While transparency is crucial for understanding algorithm outputs and is a key strength of rule-based methods, incorporating additional report data, such as the case narrative, and using more advanced methods, like large language models, could enhance the identification of pregnancy cases, though potentially trading off transparency, reproducibility and reliability. An additional rule-based feature would be to use the age group “Foetus”, which was introduced in the E2B(R3) format. This feature was not explored as the VigiBase cohered to the E2B(R2) data model at the time the algorithm was developed. The E2B(R3) format also introduced an opportunity to extend it with additional data elements. If used in a standardised way, this could be an option for transferring a database-specific pregnancy flag. Our study also suggests that medicinal products indicated solely for use during pregnancy could provide a means for capturing exposures during pregnancy. However, regional differences and maintenance requirements limit the feasibility, at least for a global application. Investigating the potential to distinguish between reports referring to the pregnant person and the foetus/child, as well as exploring separate algorithms for detecting reports related to paternal or lactation exposures, may enhance data precision and broaden the scope of pregnancy-related investigations.

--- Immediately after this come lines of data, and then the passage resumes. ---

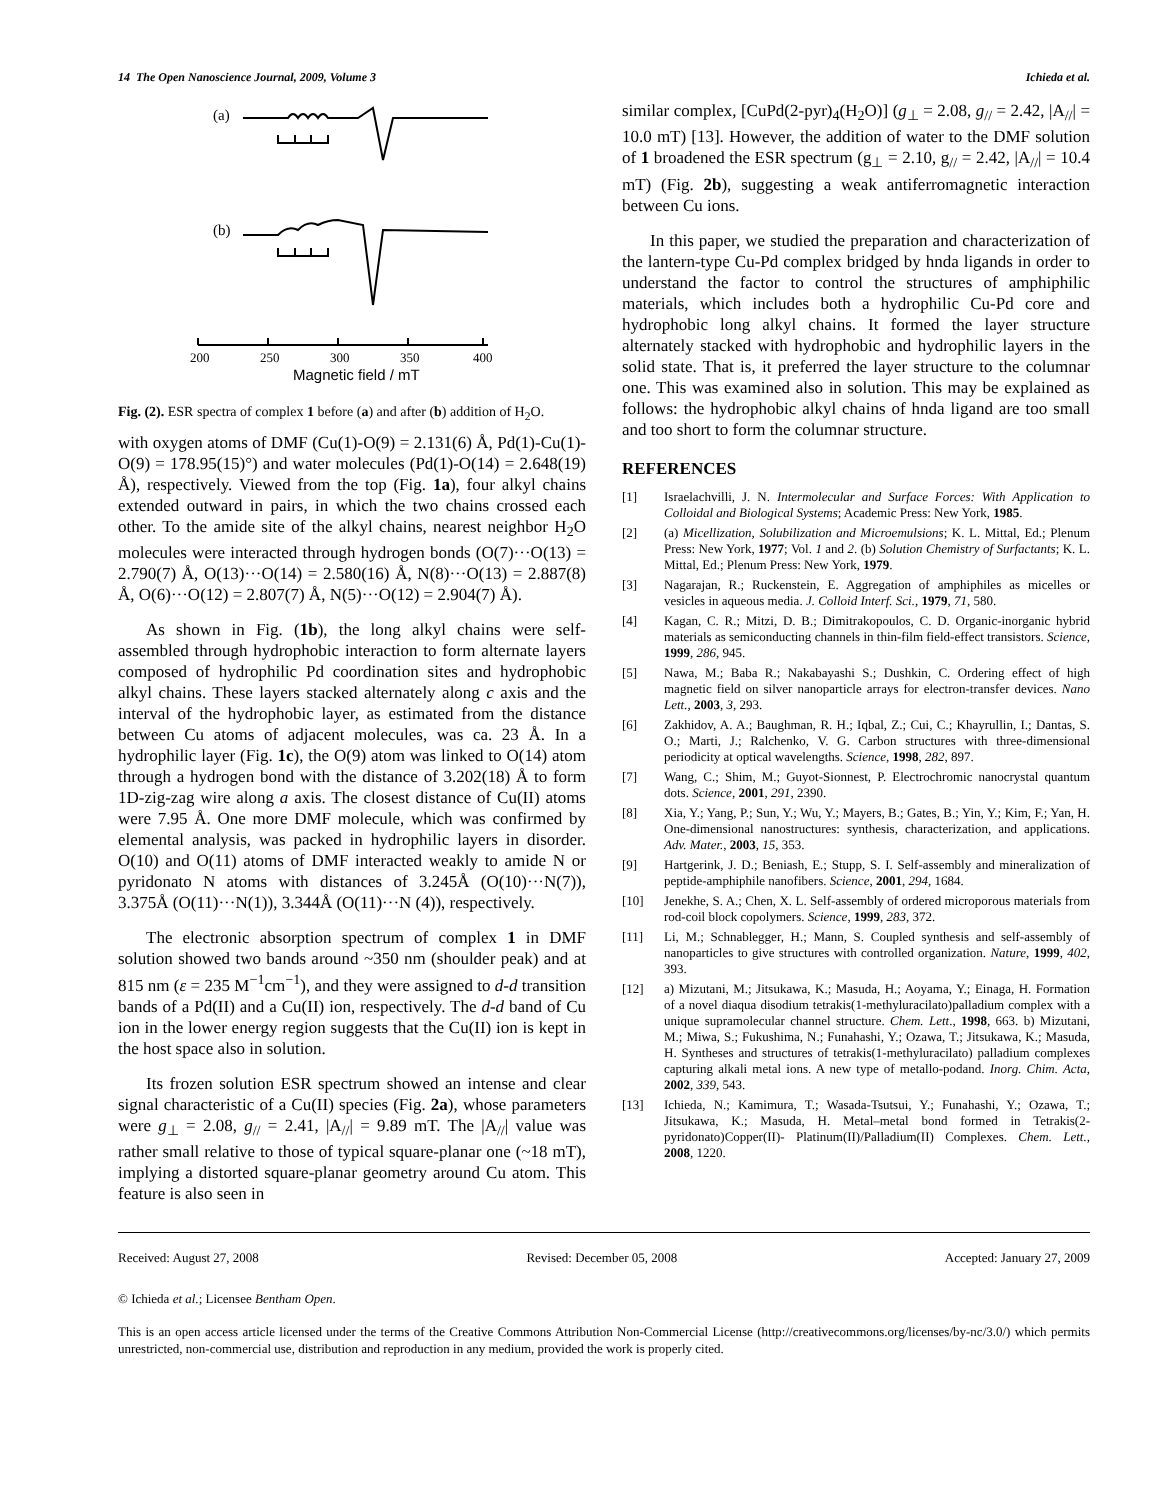14 The Open Nanoscience Journal, 2009, Volume 3 Ichieda et al.
(a)
(b)
200
250
300
350
400
Magnetic field / mT
Fig. (2). ESR spectra of complex 1 before (a) and after (b) addition of H<sub>2</sub>O.
with oxygen atoms of DMF (Cu(1)-O(9) = 2.131(6) Å, Pd(1)-Cu(1)-O(9) = 178.95(15)°) and water molecules (Pd(1)-O(14) = 2.648(19) Å), respectively. Viewed from the top (Fig. 1a), four alkyl chains extended outward in pairs, in which the two chains crossed each other. To the amide site of the alkyl chains, nearest neighbor H<sub>2</sub>O molecules were interacted through hydrogen bonds (O(7)···O(13) = 2.790(7) Å, O(13)···O(14) = 2.580(16) Å, N(8)···O(13) = 2.887(8) Å, O(6)···O(12) = 2.807(7) Å, N(5)···O(12) = 2.904(7) Å).
As shown in Fig. (1b), the long alkyl chains were self-assembled through hydrophobic interaction to form alternate layers composed of hydrophilic Pd coordination sites and hydrophobic alkyl chains. These layers stacked alternately along c axis and the interval of the hydrophobic layer, as estimated from the distance between Cu atoms of adjacent molecules, was ca. 23 Å. In a hydrophilic layer (Fig. 1c), the O(9) atom was linked to O(14) atom through a hydrogen bond with the distance of 3.202(18) Å to form 1D-zig-zag wire along a axis. The closest distance of Cu(II) atoms were 7.95 Å. One more DMF molecule, which was confirmed by elemental analysis, was packed in hydrophilic layers in disorder. O(10) and O(11) atoms of DMF interacted weakly to amide N or pyridonato N atoms with distances of 3.245Å (O(10)···N(7)), 3.375Å (O(11)···N(1)), 3.344Å (O(11)···N (4)), respectively.
The electronic absorption spectrum of complex 1 in DMF solution showed two bands around ~350 nm (shoulder peak) and at 815 nm (ε = 235 M<sup>−1</sup>cm<sup>−1</sup>), and they were assigned to d-d transition bands of a Pd(II) and a Cu(II) ion, respectively. The d-d band of Cu ion in the lower energy region suggests that the Cu(II) ion is kept in the host space also in solution.
Its frozen solution ESR spectrum showed an intense and clear signal characteristic of a Cu(II) species (Fig. 2a), whose parameters were g<sub>⊥</sub> = 2.08, g<sub>//</sub> = 2.41, |A<sub>//</sub>| = 9.89 mT. The |A<sub>//</sub>| value was rather small relative to those of typical square-planar one (~18 mT), implying a distorted square-planar geometry around Cu atom. This feature is also seen in
similar complex, [CuPd(2-pyr)<sub>4</sub>(H<sub>2</sub>O)] (g<sub>⊥</sub> = 2.08, g<sub>//</sub> = 2.42, |A<sub>//</sub>| = 10.0 mT) [13]. However, the addition of water to the DMF solution of 1 broadened the ESR spectrum (g<sub>⊥</sub> = 2.10, g<sub>//</sub> = 2.42, |A<sub>//</sub>| = 10.4 mT) (Fig. 2b), suggesting a weak antiferromagnetic interaction between Cu ions.
In this paper, we studied the preparation and characterization of the lantern-type Cu-Pd complex bridged by hnda ligands in order to understand the factor to control the structures of amphiphilic materials, which includes both a hydrophilic Cu-Pd core and hydrophobic long alkyl chains. It formed the layer structure alternately stacked with hydrophobic and hydrophilic layers in the solid state. That is, it preferred the layer structure to the columnar one. This was examined also in solution. This may be explained as follows: the hydrophobic alkyl chains of hnda ligand are too small and too short to form the columnar structure.
REFERENCES
[1] Israelachvilli, J. N. Intermolecular and Surface Forces: With Application to Colloidal and Biological Systems; Academic Press: New York, 1985.
[2] (a) Micellization, Solubilization and Microemulsions; K. L. Mittal, Ed.; Plenum Press: New York, 1977; Vol. 1 and 2. (b) Solution Chemistry of Surfactants; K. L. Mittal, Ed.; Plenum Press: New York, 1979.
[3] Nagarajan, R.; Ruckenstein, E. Aggregation of amphiphiles as micelles or vesicles in aqueous media. J. Colloid Interf. Sci., 1979, 71, 580.
[4] Kagan, C. R.; Mitzi, D. B.; Dimitrakopoulos, C. D. Organic-inorganic hybrid materials as semiconducting channels in thin-film field-effect transistors. Science, 1999, 286, 945.
[5] Nawa, M.; Baba R.; Nakabayashi S.; Dushkin, C. Ordering effect of high magnetic field on silver nanoparticle arrays for electron-transfer devices. Nano Lett., 2003, 3, 293.
[6] Zakhidov, A. A.; Baughman, R. H.; Iqbal, Z.; Cui, C.; Khayrullin, I.; Dantas, S. O.; Marti, J.; Ralchenko, V. G. Carbon structures with three-dimensional periodicity at optical wavelengths. Science, 1998, 282, 897.
[7] Wang, C.; Shim, M.; Guyot-Sionnest, P. Electrochromic nanocrystal quantum dots. Science, 2001, 291, 2390.
[8] Xia, Y.; Yang, P.; Sun, Y.; Wu, Y.; Mayers, B.; Gates, B.; Yin, Y.; Kim, F.; Yan, H. One-dimensional nanostructures: synthesis, characterization, and applications. Adv. Mater., 2003, 15, 353.
[9] Hartgerink, J. D.; Beniash, E.; Stupp, S. I. Self-assembly and mineralization of peptide-amphiphile nanofibers. Science, 2001, 294, 1684.
[10] Jenekhe, S. A.; Chen, X. L. Self-assembly of ordered microporous materials from rod-coil block copolymers. Science, 1999, 283, 372.
[11] Li, M.; Schnablegger, H.; Mann, S. Coupled synthesis and self-assembly of nanoparticles to give structures with controlled organization. Nature, 1999, 402, 393.
[12] a) Mizutani, M.; Jitsukawa, K.; Masuda, H.; Aoyama, Y.; Einaga, H. Formation of a novel diaqua disodium tetrakis(1-methyluracilato)palladium complex with a unique supramolecular channel structure. Chem. Lett., 1998, 663. b) Mizutani, M.; Miwa, S.; Fukushima, N.; Funahashi, Y.; Ozawa, T.; Jitsukawa, K.; Masuda, H. Syntheses and structures of tetrakis(1-methyluracilato) palladium complexes capturing alkali metal ions. A new type of metallo-podand. Inorg. Chim. Acta, 2002, 339, 543.
[13] Ichieda, N.; Kamimura, T.; Wasada-Tsutsui, Y.; Funahashi, Y.; Ozawa, T.; Jitsukawa, K.; Masuda, H. Metal–metal bond formed in Tetrakis(2-pyridonato)Copper(II)- Platinum(II)/Palladium(II) Complexes. Chem. Lett., 2008, 1220.
Received: August 27, 2008 Revised: December 05, 2008 Accepted: January 27, 2009
© Ichieda et al.; Licensee Bentham Open.
This is an open access article licensed under the terms of the Creative Commons Attribution Non-Commercial License (http://creativecommons.org/licenses/by-nc/3.0/) which permits unrestricted, non-commercial use, distribution and reproduction in any medium, provided the work is properly cited.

Given the findings of this study, the most crucial step for effectively retrieving pregnancy-related case reports in pharmacovigilance databases would however be to achieve global harmonisation of standards for collecting and exchanging pregnancy data. This would not only facilitate the identification of such case reports but once identified, well documented and dependable reports are key to allow for valid case assessments. The consequence of incomplete information became evident during the annotation process as case reports providing sparse or implicit pregnancy information made it difficult even for a human to determine definitively whether a case was pregnancy related or not. This highlights also the need for improved reporting and coding guidelines, as well as adherence to those that already exist. Encouragingly, recent initiatives within the ConcePTION project have suggested frameworks for data collection to increase the quality of pregnancy data and how to assess the quality of the information in pregnancy-related case reports [11, 12, 40, 41]. In addition to improving frameworks and guidelines, however, it is crucial to implement training efforts that raise awareness about how to report pregnancy information.

In summary, our study highlights the importance of harmonised global standards for reporting pregnancy exposures, and compliance with those that exist, for the retrievability of pregnancy-related case reports. Although the current standard transmission format allows for reporting pregnancy-related information through many different data elements, the necessity for a pregnancy algorithm stems from the absence of a dedicated field to report and, subsequently, retrieve pregnancy exposure cases [11, 12]. While various approaches are currently employed to identify pregnancy-related cases, thorough performance evaluations are notably absent in most studies. This underscores the importance of our study, recognising the performance of the VigiBase pregnancy algorithm in terms of recall and precision, as well as understanding its limitations and potential biases.